- **What needs to be done**
Can you recast the item lines as a numbered list, beginning at the line that has "Мищенко И. Т., Леонов", stopping after the line that has "пакерной установки.", and skipping any blank lines?

- **Material for the task**
• • • • •
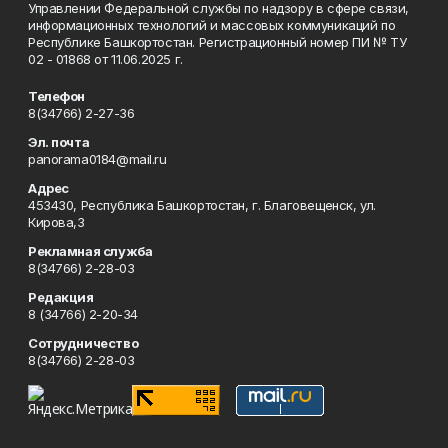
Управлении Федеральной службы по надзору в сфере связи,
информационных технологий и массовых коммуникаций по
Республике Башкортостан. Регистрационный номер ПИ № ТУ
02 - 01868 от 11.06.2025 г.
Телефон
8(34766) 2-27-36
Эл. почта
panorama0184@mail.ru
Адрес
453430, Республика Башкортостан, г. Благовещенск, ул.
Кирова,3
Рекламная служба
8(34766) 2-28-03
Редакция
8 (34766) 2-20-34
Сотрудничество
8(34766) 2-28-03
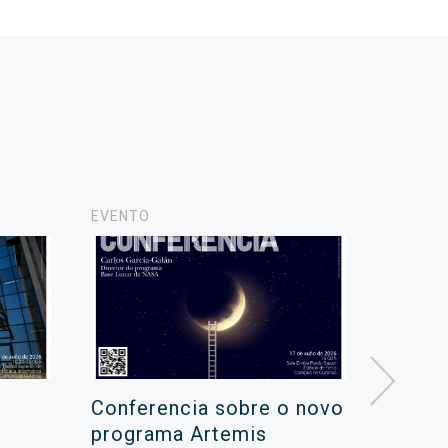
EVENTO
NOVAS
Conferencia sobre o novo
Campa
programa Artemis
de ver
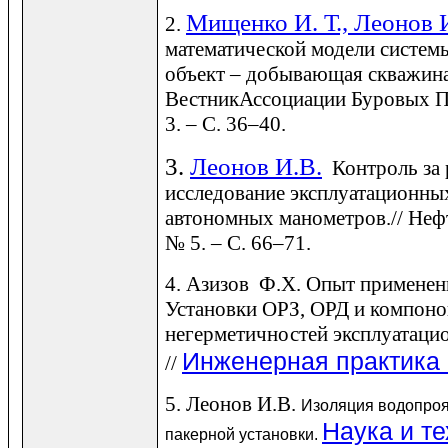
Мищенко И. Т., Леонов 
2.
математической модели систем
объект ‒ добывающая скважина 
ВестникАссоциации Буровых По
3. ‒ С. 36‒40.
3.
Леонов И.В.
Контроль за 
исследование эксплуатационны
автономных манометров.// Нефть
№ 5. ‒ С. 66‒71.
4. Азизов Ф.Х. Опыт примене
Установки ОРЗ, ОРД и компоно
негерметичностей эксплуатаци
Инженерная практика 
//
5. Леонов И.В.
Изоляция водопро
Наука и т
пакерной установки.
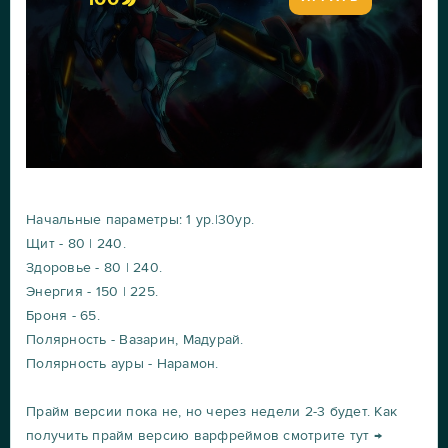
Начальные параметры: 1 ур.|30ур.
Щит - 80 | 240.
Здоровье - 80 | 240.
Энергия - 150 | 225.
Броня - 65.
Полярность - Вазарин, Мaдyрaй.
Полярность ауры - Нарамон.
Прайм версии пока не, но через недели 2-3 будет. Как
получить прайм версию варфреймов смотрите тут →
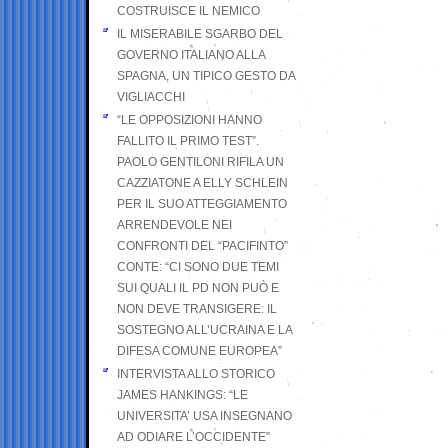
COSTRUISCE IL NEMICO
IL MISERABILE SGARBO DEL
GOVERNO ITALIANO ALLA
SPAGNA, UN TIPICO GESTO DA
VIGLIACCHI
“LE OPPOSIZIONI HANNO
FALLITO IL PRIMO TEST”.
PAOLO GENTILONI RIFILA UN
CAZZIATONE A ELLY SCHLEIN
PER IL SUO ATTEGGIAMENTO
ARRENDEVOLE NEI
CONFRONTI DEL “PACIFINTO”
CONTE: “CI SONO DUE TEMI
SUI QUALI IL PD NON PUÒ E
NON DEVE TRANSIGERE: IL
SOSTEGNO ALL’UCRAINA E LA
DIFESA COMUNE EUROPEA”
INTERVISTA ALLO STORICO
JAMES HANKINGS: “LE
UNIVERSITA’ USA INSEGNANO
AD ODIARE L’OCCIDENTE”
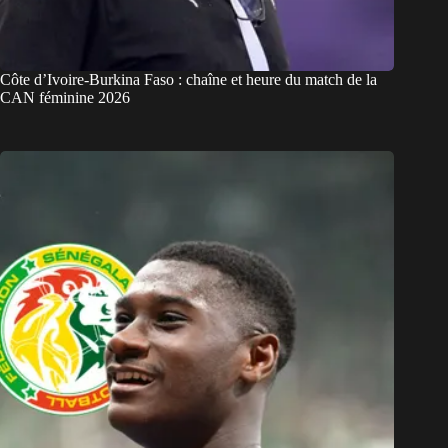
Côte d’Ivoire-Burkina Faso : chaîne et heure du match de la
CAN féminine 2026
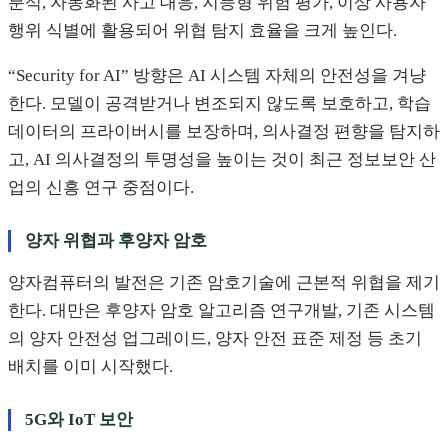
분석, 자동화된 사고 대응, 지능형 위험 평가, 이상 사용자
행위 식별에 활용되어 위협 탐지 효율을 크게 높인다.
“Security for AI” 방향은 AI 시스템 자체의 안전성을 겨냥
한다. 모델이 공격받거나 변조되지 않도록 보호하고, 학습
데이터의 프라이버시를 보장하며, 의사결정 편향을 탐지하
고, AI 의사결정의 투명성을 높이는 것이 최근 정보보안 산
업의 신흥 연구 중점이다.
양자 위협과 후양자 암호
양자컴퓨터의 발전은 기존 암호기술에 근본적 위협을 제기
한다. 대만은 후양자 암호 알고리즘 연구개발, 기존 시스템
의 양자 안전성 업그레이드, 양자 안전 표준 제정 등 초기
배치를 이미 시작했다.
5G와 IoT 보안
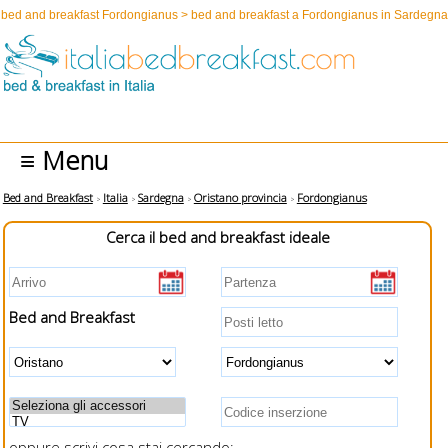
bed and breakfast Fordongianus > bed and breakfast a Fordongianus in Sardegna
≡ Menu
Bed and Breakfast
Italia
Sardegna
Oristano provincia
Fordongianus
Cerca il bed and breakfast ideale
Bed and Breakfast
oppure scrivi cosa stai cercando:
• • • • •
- **Solution for this task**
1. Мищенко И. Т., Леонов 
2. 2.
3. математической модели систем
4. объект ‒ добывающая скважина 
5. ВестникАссоциации Буровых По
6. 3. ‒ С. 36‒40.
7. 3.
8. Леонов И.В.
9. Контроль за 
10. исследование эксплуатационны
11. автономных манометров.// Нефть
12. № 5. ‒ С. 66‒71.
13. 4. Азизов Ф.Х. Опыт примене
14. Установки ОРЗ, ОРД и компоно
15. негерметичностей эксплуатаци
16. Инженерная практика 
17. //
18. 5. Леонов И.В.
19. Изоляция водопро
20. Наука и т
21. пакерной установки.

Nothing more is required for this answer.